Figures 4 and 5: (top) a Reel amplifying the “dead voters” conspiracy; (bottom) a Reel promoting conspiracy theories about mail-in ballows.
The hashtag #2000mules has 14.6K posts, #stolenelection has 22.3K posts, and #riggedelection has 24.1K posts. Most videos under these hashtags contain disinformation about the 2020 presidential election and 2022 midterm elections. ISD reviewed the top posts under these hashtags and did not note any election information labels.
In addition to these videos appearing in hashtag searches, there are also Instagram Reel creators with large audiences who are taking to the feature to spread election conspiracy content. One frequent poster of election-denying claims on Instagram is the media watchdog group, Media Research Center (139K followers). Their top pinned post, which has been viewed 39.3K times, is a Reel compilation of instances they claim prove election fraud. The post contains a link to the account’s fundraiser to “expose voter fraud,” which is also linked in the account’s bio.
Many of the top videos that contain election-denying hashtags are clips from right-wing and fringe media, including Fox News, One America News, and InfoWars. These clips frequently feature election-denying actors such as True the Vote and former Newsmax host Grant Stinchfield, who typically amplify conspiracy theories about elections.
By conducting manual searches on TikTok, analysts identified hashtags and unlabeled videos spreading popular election disinformation narratives, including but not limited to: videos about the 2000 Mules documentary, videos pushing various conspiracies about the midterms, and videos claiming the election was stolen. While a small proportion of these videos did have information labels leading users to more information about the midterms, most remained unlabeled.
Unlike Instagram, TikTok has prohibited search results for the hashtag #2000mules on its platform, including slight variations (such as #200mules or even #ballotmules). As such, the search returns a message stating “this phrase may be associated with behavior or content that violates our guidelines”. However, users spreading false claims made by the documentary have found a way around this moderation by using the hashtag #2kmules instead. The videos under #2kmules have garnered a total of 132.4k views. Some of these videos have a label that read, “Get info on the U.S. midterm elections,” but most do not.
Figure 6: the hashtag 2kmules on TikTok, which has garnered 132,4k views.
Additionally, the audio “2000 Mules” by Forgiato Blow, a rap song with audio clips from the documentary and lyrics that mention votes getting stolen, has been used in 47 videos – all of which highlight claims made by the documentary or urge users to watch it.
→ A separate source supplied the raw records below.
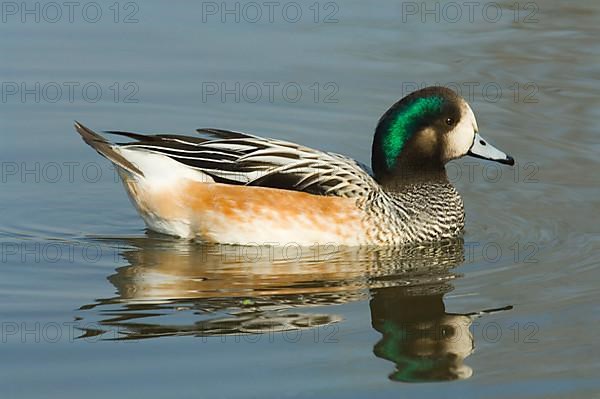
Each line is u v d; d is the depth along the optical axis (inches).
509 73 762.8
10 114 709.9
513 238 564.7
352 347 438.9
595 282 502.3
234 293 487.5
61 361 422.6
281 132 695.7
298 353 432.8
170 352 430.6
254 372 416.8
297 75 760.3
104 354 427.8
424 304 482.6
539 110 717.9
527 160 657.6
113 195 620.1
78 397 395.5
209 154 550.0
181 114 717.9
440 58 781.9
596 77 757.3
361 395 402.6
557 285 500.4
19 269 511.8
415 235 556.7
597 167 647.1
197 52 789.2
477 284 504.7
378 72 761.0
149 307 470.6
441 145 565.9
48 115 712.4
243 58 781.3
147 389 402.0
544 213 595.5
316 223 537.6
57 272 510.0
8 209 592.1
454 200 570.3
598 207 600.1
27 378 409.4
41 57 778.8
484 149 573.0
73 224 577.6
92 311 466.0
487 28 825.5
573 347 441.7
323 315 467.2
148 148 550.9
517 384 413.1
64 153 668.1
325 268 521.3
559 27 827.4
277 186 546.6
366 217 543.8
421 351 438.0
Some accounts have also uploaded portions of the documentary.
TikTok also allows the hashtag #electionstolen (314.6k views) and #riggedelectionproof (368.8k views). While scrolling through the videos, analysts identified some posted in recent months (including after TikTok’s August 17 announcement) and others that were uploaded back in 2020. Most videos amplify claims that the 2020 presidential election was stolen and rigged. Another hashtag, #stoptheststeal (a slight alteration presumably designed to evade TikTok’s ban of #stopthesteal), has 461.0k views.
Figure 7: various misspellings of “rigged election,” including the correct spelling of “rigged election proof” found on TikTok.
The hashtag #electionintegrity, which does not (on its own) push any election disinformation narratives, has 13.2 million views. However, the top videos using this hashtag featured public figures and candidates that have been known to spread claims about election fraud, such as Kari Lake and Kristina Karamo. A review of the first 50 videos returned for this hashtag search, analysts identified that only 10 had received the “get info on the U.S. midterm elections” label, despite most of them referring explicitly to the midterms.
Figure 8: A screenshot of a TikTok under the hashtag #electionintegrity spreading claims about midterms in Pennsylvania, unlabelled by the platform.
The examples included in this Dispatch represent a fraction of the easily-accessible short-form video content that violates election disinformation policies across YouTube, Instagram, and TikTok. ISD analysts identified problematic content with relative ease, indicating two things: firstly, that newer platform features and functionalities, such as short-form videos, are being rolled out without comprehensive risk assessment and user safety considerations; and secondly, existing platform moderation policies continue to fail despite platform promises.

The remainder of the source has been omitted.